文摘An antifungal lipopeptide iturin A with strong activity against Fusarium oxysporum was produced by honey isolated strain Bacillus amyloliquefaciens BH072. For large-scale biocontrol application, the antifungal effect was deeply demonstrated by structure and mode of action. Cyclic structure and second structure were determined based on situ acid hydrolysis and Fourier Transformed-Infra Red (FT-IR) Spectra analysis. Structure of α-helix was predicted which might be associated with activity. Afterwards, antifungal mechanism of iturin A on F. oxysporum were investigated from fungal cell wall to the plasma membrane and finally to intracellular proteins by morphological, activity of alkaline phosphatase (AKP), conductivity, Malondialdehyde (MDA) and SDS-PAGE detection.
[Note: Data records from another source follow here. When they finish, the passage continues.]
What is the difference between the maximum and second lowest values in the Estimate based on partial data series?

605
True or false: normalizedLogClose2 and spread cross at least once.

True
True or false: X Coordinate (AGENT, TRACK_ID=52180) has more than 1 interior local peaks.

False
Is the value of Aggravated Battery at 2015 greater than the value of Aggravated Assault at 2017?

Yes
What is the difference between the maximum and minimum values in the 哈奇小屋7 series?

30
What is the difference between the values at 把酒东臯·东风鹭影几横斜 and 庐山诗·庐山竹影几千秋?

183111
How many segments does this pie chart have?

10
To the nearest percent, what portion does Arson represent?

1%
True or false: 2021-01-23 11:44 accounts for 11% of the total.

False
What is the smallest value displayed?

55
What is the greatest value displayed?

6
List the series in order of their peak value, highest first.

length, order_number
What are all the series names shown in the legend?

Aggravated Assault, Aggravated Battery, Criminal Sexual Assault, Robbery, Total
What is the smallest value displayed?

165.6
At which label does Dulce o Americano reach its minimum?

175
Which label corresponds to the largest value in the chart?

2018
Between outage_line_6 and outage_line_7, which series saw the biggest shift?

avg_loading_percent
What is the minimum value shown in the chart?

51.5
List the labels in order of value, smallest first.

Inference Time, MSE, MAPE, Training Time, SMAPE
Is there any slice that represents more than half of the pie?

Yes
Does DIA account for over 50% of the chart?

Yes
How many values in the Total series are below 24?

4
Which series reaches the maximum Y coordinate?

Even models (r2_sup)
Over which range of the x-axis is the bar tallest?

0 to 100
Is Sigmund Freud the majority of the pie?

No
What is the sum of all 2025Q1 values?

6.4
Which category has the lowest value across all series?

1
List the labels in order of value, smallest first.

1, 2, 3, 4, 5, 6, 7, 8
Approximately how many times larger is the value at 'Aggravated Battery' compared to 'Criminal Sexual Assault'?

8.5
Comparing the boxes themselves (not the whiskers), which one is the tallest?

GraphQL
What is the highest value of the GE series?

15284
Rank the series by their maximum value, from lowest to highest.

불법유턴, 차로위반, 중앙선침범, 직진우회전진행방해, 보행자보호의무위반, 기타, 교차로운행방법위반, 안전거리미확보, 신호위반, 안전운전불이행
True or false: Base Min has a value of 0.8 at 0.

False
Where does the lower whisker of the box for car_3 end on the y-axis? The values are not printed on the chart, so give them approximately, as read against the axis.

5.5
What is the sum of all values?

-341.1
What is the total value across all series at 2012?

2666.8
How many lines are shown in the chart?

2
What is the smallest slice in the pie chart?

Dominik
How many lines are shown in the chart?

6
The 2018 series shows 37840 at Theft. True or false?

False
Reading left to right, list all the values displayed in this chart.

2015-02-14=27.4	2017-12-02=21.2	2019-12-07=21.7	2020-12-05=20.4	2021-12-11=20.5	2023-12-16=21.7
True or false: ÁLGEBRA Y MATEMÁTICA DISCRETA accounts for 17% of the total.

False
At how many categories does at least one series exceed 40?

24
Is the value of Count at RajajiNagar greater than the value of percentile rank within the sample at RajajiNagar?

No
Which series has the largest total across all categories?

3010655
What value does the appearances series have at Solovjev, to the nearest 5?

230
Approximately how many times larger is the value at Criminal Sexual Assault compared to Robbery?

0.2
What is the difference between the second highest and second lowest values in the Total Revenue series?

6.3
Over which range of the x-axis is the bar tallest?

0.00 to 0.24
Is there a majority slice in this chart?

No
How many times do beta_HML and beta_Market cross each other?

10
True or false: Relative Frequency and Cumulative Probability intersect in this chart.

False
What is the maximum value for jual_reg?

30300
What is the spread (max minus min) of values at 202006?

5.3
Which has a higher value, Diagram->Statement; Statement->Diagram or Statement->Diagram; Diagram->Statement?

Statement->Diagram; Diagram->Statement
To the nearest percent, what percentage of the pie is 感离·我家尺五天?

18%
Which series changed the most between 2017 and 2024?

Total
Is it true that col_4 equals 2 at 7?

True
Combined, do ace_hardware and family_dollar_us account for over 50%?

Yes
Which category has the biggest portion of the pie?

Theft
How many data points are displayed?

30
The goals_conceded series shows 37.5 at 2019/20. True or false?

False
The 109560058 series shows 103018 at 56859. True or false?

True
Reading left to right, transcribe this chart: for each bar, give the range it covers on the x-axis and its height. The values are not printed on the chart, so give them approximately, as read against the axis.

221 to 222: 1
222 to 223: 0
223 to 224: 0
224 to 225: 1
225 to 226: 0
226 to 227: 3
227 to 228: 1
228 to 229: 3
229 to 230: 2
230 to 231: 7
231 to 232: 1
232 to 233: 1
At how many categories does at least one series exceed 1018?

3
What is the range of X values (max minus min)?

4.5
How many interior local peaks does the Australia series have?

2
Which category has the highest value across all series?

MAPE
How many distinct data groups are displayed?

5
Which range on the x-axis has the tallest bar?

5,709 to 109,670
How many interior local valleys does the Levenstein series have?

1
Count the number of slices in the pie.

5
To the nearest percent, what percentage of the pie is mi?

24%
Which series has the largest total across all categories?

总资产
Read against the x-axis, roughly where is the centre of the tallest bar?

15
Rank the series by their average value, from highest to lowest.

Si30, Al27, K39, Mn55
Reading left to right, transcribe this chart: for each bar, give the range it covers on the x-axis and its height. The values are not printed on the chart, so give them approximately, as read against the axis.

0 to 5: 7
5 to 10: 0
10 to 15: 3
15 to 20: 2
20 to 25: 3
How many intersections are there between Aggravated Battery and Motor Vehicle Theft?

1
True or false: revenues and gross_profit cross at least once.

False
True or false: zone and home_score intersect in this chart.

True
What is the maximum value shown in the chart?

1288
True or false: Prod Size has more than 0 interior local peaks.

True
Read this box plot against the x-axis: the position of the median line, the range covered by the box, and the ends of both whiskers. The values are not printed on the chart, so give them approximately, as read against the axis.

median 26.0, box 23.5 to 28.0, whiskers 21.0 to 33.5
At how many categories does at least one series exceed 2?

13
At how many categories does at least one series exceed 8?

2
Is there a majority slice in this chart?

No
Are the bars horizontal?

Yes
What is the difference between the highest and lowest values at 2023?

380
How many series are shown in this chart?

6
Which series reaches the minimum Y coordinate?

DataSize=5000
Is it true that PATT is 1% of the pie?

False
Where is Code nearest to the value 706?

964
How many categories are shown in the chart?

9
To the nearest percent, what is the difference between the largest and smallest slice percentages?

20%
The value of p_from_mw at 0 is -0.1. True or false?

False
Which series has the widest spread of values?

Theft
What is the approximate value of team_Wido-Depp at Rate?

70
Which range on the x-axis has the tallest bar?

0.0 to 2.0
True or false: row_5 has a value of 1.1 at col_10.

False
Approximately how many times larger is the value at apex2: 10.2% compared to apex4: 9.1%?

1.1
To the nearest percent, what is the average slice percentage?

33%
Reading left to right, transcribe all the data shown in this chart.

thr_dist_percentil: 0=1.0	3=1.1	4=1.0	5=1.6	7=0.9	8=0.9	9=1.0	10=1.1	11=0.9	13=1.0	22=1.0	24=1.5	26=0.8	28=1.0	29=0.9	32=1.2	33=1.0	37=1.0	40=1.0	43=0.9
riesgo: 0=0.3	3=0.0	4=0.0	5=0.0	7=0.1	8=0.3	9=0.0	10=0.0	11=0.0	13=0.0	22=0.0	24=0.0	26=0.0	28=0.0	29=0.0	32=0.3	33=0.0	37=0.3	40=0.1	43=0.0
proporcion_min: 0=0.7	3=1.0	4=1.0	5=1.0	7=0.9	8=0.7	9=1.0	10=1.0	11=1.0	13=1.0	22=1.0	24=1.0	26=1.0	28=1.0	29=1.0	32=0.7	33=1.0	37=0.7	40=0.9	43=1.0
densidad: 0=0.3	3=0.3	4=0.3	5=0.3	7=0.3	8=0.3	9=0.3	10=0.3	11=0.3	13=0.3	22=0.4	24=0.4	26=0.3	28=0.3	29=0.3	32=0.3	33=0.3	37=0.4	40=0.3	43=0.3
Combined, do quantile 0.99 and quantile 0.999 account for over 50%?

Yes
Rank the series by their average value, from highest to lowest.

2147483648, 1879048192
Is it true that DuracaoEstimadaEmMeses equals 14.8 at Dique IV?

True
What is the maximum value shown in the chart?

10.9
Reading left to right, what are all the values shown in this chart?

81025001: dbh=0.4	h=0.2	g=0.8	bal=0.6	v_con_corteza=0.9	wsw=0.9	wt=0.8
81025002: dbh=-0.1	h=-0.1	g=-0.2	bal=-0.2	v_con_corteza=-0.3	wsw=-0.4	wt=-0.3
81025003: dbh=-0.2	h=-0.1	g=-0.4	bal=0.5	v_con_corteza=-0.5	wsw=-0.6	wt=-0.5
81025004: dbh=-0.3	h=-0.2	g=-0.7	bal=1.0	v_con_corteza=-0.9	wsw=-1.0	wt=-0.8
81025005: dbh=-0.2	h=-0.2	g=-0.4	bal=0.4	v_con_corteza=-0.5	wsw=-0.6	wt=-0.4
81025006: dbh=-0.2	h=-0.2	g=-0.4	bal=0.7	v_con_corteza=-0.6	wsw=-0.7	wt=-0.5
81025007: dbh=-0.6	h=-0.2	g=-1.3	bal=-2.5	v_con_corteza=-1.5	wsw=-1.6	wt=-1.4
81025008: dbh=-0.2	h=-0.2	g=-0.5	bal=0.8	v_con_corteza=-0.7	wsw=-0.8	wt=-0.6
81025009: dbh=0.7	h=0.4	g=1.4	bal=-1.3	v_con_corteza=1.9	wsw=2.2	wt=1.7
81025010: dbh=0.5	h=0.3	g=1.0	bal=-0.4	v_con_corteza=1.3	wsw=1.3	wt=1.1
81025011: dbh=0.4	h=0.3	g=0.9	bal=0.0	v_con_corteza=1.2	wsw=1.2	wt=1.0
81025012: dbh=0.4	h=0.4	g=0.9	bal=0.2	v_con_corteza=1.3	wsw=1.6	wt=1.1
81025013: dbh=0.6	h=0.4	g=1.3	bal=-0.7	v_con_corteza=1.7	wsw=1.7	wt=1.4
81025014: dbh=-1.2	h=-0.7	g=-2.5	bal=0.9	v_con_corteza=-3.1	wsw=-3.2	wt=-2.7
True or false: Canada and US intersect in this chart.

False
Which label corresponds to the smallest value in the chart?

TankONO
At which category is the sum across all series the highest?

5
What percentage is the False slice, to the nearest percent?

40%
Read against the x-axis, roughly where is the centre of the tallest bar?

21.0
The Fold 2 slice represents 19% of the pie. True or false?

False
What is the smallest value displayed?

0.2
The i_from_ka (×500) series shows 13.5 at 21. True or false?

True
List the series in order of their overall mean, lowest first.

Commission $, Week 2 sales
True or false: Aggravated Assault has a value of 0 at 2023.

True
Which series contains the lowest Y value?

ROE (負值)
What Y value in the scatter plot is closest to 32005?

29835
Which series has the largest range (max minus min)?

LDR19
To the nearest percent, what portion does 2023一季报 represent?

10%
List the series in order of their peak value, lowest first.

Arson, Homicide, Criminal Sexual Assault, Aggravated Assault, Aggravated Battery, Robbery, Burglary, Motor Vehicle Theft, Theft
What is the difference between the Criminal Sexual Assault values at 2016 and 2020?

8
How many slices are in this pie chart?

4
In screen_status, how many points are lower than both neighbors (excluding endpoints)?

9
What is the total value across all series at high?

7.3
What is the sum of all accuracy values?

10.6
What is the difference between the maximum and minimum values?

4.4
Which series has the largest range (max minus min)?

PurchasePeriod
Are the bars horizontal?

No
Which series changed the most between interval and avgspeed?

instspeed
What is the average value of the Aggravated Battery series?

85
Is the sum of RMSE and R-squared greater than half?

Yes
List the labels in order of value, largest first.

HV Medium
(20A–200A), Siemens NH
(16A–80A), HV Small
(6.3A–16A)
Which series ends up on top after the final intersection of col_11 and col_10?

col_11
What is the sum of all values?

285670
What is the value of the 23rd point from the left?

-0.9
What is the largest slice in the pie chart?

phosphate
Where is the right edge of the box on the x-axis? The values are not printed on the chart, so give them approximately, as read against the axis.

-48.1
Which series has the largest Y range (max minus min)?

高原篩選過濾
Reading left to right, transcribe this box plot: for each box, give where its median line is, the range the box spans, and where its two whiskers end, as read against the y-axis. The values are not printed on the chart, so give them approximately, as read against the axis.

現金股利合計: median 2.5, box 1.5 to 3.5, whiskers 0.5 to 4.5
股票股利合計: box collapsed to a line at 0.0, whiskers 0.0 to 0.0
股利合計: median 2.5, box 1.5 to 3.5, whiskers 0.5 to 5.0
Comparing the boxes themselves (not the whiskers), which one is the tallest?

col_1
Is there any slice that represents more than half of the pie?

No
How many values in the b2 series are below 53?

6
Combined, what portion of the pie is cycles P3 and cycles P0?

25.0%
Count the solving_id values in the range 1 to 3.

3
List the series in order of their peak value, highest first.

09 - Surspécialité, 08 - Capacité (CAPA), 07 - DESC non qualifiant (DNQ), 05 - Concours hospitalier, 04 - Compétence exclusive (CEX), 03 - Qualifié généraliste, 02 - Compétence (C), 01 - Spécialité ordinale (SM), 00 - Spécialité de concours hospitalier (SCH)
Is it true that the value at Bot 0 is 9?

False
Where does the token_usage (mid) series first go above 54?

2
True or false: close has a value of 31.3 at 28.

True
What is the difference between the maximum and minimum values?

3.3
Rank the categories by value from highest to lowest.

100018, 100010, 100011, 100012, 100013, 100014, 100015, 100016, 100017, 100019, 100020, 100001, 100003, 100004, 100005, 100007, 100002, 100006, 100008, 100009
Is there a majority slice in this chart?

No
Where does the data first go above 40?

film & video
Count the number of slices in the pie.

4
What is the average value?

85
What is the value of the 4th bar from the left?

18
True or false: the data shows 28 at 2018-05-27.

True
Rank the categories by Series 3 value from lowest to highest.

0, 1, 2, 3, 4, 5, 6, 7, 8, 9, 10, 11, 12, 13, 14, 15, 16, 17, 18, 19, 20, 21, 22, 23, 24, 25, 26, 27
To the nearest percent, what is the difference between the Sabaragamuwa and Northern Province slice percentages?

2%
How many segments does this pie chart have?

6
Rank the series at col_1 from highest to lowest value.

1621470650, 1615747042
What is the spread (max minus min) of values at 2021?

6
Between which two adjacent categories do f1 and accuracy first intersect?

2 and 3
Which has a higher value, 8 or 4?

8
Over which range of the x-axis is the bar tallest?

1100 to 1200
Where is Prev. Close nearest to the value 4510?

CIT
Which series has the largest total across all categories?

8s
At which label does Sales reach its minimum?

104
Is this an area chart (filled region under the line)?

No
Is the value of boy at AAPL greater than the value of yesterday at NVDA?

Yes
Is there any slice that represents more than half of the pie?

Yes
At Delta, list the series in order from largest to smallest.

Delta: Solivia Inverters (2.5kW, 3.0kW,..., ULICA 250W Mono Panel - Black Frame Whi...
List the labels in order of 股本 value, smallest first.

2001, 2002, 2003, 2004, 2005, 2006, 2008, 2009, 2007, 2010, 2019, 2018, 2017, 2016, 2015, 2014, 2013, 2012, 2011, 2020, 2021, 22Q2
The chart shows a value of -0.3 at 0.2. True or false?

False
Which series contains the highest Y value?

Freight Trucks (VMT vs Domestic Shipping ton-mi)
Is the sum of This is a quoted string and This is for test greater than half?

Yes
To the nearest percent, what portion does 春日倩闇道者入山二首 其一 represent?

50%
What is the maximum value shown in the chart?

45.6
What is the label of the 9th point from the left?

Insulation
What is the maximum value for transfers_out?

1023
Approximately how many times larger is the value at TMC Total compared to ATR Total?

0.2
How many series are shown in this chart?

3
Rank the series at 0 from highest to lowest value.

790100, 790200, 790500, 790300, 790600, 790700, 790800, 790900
Antifungal damage appears on not only the spore germination and mycelium growth of F. oxysporum, but also the leakage of cellular proteins. Moreover, growth of F. oxysporum could be inhibited in the presence of iturin A at a MIC of 2.5 mg/mL. Considered with its high production in previous work, B. amyloliquefaciens strain BH072 and iturin A might be a promising candidate for biocontrol.